20 January 2009

Review: The Tales of Beedle the Bard by JK Rowling


So. JK Rowling's The Tales of Beedle the Bard. What's there to say about this? Well, I picked it up because it was cheap and had a lot of Airmiles attached to it at my work. And also, when I start in on a thing, I get obsessive about it. I can stop liking it, but I still have to complete the set. (Case in point: The Matrix? A very fine film. The follow-up? A very poor one. And yet, I own the third film, which I still haven't taken out of the plastic over wrap and have never seen.)

The thing about Rowling is that I don't think she's a very good writer. I think she created a compelling universe with compelling characters and a compelling story line. And I think she had a good editor, at the beginning, who was able to help her tell the story in a compelling way. Somewhere along the line, everything but the compelling universe (for me) got lost.

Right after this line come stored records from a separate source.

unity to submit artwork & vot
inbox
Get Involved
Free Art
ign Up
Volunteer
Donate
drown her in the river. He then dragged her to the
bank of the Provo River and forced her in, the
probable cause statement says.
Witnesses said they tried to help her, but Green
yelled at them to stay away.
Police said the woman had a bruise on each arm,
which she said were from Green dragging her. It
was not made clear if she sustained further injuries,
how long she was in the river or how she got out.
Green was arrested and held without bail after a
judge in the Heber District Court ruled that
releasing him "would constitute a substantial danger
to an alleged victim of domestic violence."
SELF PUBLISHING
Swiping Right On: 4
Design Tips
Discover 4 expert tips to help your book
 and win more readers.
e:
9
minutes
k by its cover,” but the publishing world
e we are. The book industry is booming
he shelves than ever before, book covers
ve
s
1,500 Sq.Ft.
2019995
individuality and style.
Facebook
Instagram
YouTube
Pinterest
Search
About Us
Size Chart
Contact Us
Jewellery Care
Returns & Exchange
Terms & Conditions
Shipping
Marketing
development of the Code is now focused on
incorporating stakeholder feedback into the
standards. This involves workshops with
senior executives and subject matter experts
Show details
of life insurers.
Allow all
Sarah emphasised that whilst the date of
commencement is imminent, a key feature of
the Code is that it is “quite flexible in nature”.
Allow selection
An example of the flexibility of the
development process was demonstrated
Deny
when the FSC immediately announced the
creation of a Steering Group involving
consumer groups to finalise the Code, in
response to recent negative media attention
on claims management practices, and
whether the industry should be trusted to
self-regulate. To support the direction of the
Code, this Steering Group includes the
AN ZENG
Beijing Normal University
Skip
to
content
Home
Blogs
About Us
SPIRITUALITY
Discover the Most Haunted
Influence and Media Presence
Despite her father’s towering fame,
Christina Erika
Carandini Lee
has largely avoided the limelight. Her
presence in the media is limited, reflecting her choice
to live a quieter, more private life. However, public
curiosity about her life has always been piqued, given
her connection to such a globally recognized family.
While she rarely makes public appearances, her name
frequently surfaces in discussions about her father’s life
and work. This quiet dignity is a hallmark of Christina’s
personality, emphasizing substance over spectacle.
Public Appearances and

The problem with a compelling universe, for me, is that I want to know more about it. I want to know all the bits of that universe that she didn't explain before. So things like this book and like her other charity books (Quidditch Through the Ages and… the Beast one, I forget the title) make me want to have and read them, even if I think I'll be disappointed by the story they tell.

Opening Paragraph:
There once was a kindly old wizard who used his magic generously and wisely for the benefit of his neighbours. Rather than reveal the true source of his power, he pretended that his potions, charms and antidotes sprang ready-made from the little cauldron he called his lucky cooking pot. From miles around people came to him with their troubles, and the wizard was pleased to give his pot a stir and put things right.
So this is a book of wizarding fairytales, written originally in runes by Beedle the Bard, then annotated by Dumbledore, then translated by Hermione Granger, then brought to the muggle world by Rowling. It's a short selection of tales – just five – and, well, five days later, I've forgotten them all.

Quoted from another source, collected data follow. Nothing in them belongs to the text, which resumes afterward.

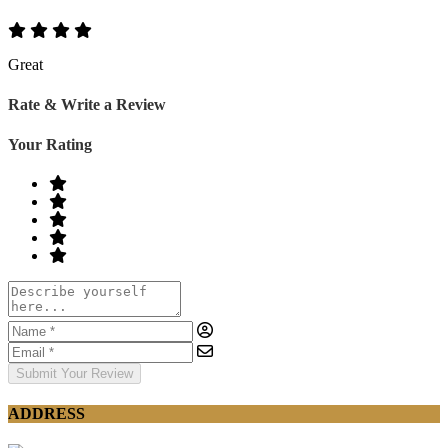
Great
Rate & Write a Review
Your Rating
Submit Your Review
ADDRESS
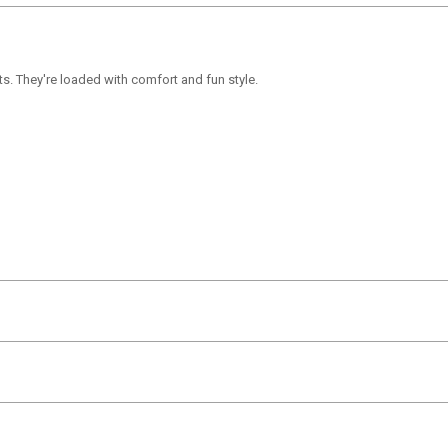
ts. They're loaded with comfort and fun style.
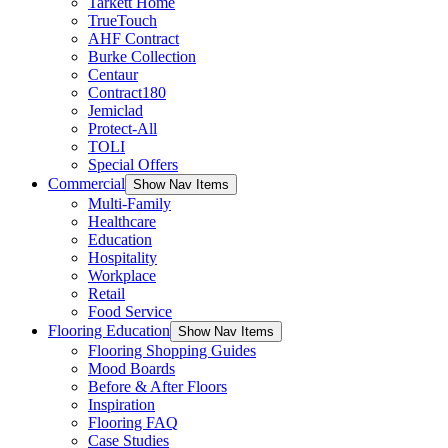
Tarkett Home
TrueTouch
AHF Contract
Burke Collection
Centaur
Contract180
Jemiclad
Protect-All
TOLI
Special Offers
Commercial
Show Nav Items
Multi-Family
Healthcare
Education
Hospitality
Workplace
Retail
Food Service
Flooring Education
Show Nav Items
Flooring Shopping Guides
Mood Boards
Before & After Floors
Inspiration
Flooring FAQ
Case Studies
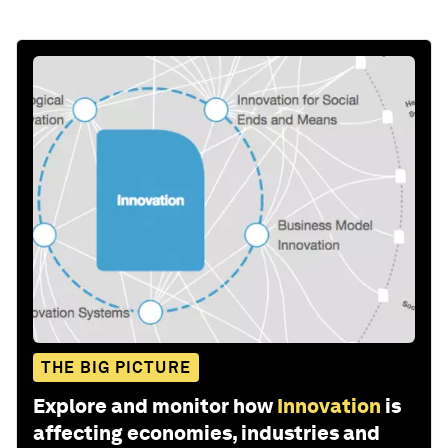
THE BIG PICTURE
Explore and monitor how
Innovation
is
affecting economies, industries and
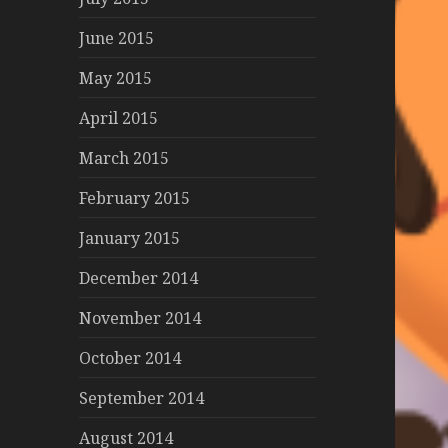
June 2015
May 2015
April 2015
March 2015
February 2015
January 2015
December 2014
November 2014
October 2014
September 2014
August 2014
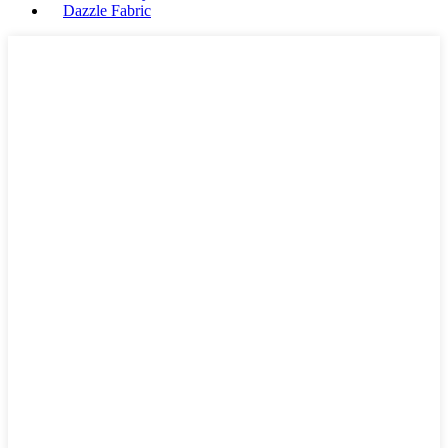
Dazzle Fabric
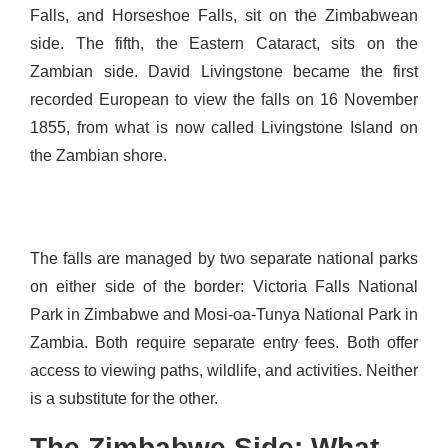
Falls, and Horseshoe Falls, sit on the Zimbabwean
side. The fifth, the Eastern Cataract, sits on the
Zambian side. David Livingstone became the first
recorded European to view the falls on 16 November
1855, from what is now called Livingstone Island on
the Zambian shore.
The falls are managed by two separate national parks
on either side of the border: Victoria Falls National
Park in Zimbabwe and Mosi-oa-Tunya National Park in
Zambia. Both require separate entry fees. Both offer
access to viewing paths, wildlife, and activities. Neither
is a substitute for the other.
The Zimbabwe Side: What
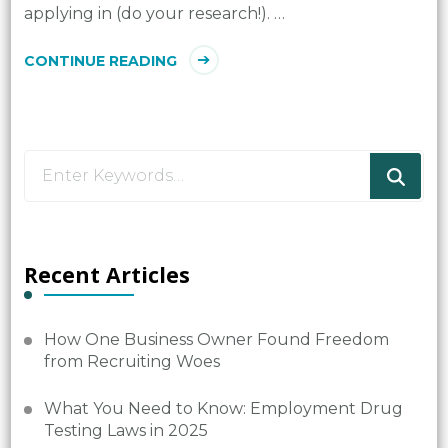
applying in (do your research!). …
CONTINUE READING
Looking
for
Something?
Recent Articles
How One Business Owner Found Freedom
from Recruiting Woes
What You Need to Know: Employment Drug
Testing Laws in 2025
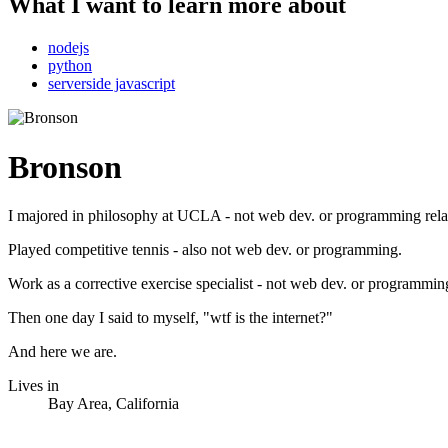
What I want to learn more about
nodejs
python
serverside javascript
Bronson
I majored in philosophy at UCLA - not web dev. or programming rela
Played competitive tennis - also not web dev. or programming.
Work as a corrective exercise specialist - not web dev. or programming
Then one day I said to myself, "wtf is the internet?"
And here we are.
Lives in
Bay Area, California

Oh god, it's just so boring. I wanted to like it, but it's boring. The stories read like fake fairy tales and not like ones that might really have existed in some other society. I'm not sure if anything would have felt "real" enough for me, but this certainly didn't.

I'm certain that some small part of my dislike is just the lingering disappointment of the last few books of the Harry Potter series, but the rest of it is just wishing that Rowling (and I, obviously) would just let it go. I don't really know where she can or will go from here, but even though I'm still apparently willing to buy it, I do wish she'd stop treading old ground. (Even if it's being done in new, for her, ways.)

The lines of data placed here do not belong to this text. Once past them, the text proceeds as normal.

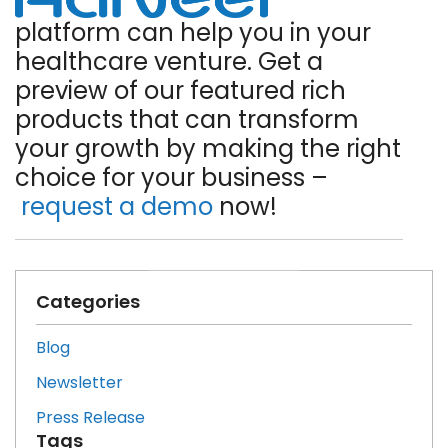
platform can help you in your
healthcare venture. Get a
preview of our featured rich
products that can transform
your growth by making the right
choice for your business –
request a demo
now!
Categories
Blog
Newsletter
Press Release
Tags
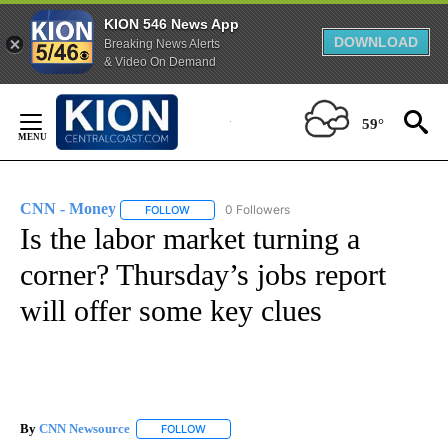
KION 546 News App
DOWNLOAD
Breaking News Alerts
& Video On Demand
Skip
to
59°
Content
CNN - Money
0 Followers
FOLLOW
FOLLOW "CNN - MONEY" TO RECEIVE NOTIFICA
Is the labor market turning a
corner? Thursday’s jobs report
will offer some key clues
By
CNN Newsource
FOLLOW
FOLLOW "" TO RECEIVE NOTIFICATIONS ABOU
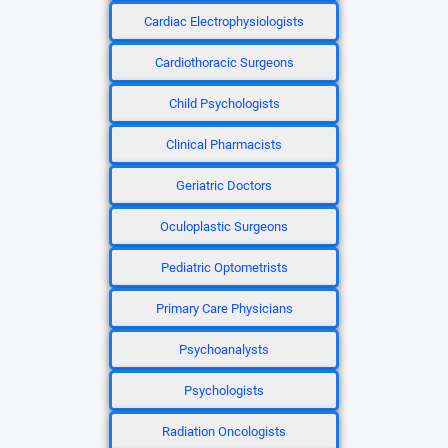
Cardiac Electrophysiologists
Cardiothoracic Surgeons
Child Psychologists
Clinical Pharmacists
Geriatric Doctors
Oculoplastic Surgeons
Pediatric Optometrists
Primary Care Physicians
Psychoanalysts
Psychologists
Radiation Oncologists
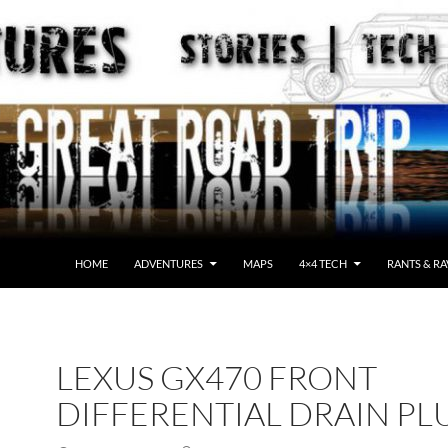
HOME
ADVENTURES
MAPS
4×4 TECH
RANTS & RA
LEXUS GX470 FRONT
DIFFERENTIAL DRAIN PL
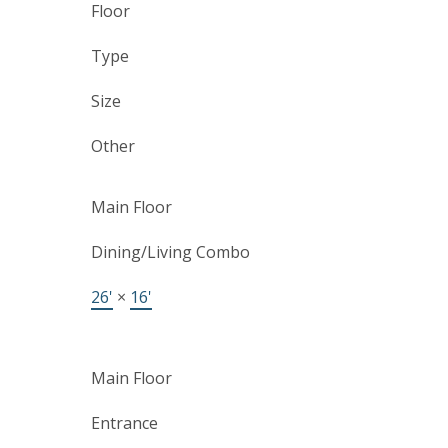
Floor
Type
Size
Other
Main Floor
Dining/Living Combo
26'
×
16'
Main Floor
Entrance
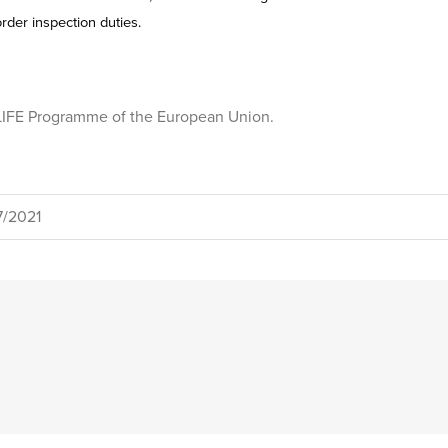
rder inspection duties.
e LIFE Programme of the European Union.
7/2021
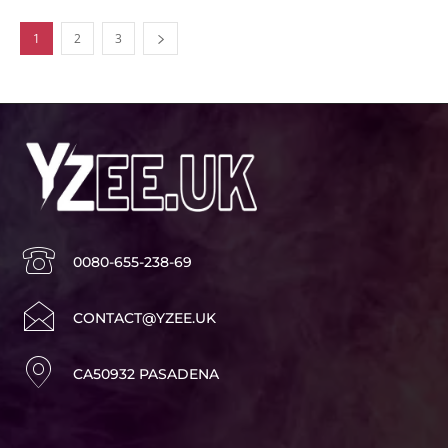
1
2
3
0080-655-238-69
CONTACT@YZEE.UK
CA50932 PASADENA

Does it need to be said what else JK Rowling has written? Nevertheless, Rowling has written the 7 Harry Potter books, which have all been (or are in the process of being) made into movies. She's also written two other short books in the Harry Potter universe, Quidditch Through the Ages and Fantastic Beasts and Where to Find Them.


Rowling, JK. The Tales of Beedle the Bard. London: Bloomsbury, 2008.
Finished: 15 January 2009
Rating: 3 of 5* warty cauldrons
This was my 2nd book in January, and my 2nd in 2009.



*Psst... my ratings are numbered 1-5, meaning something like 1=sucky, 2=meh, 3=okay, 4=good, 5=great.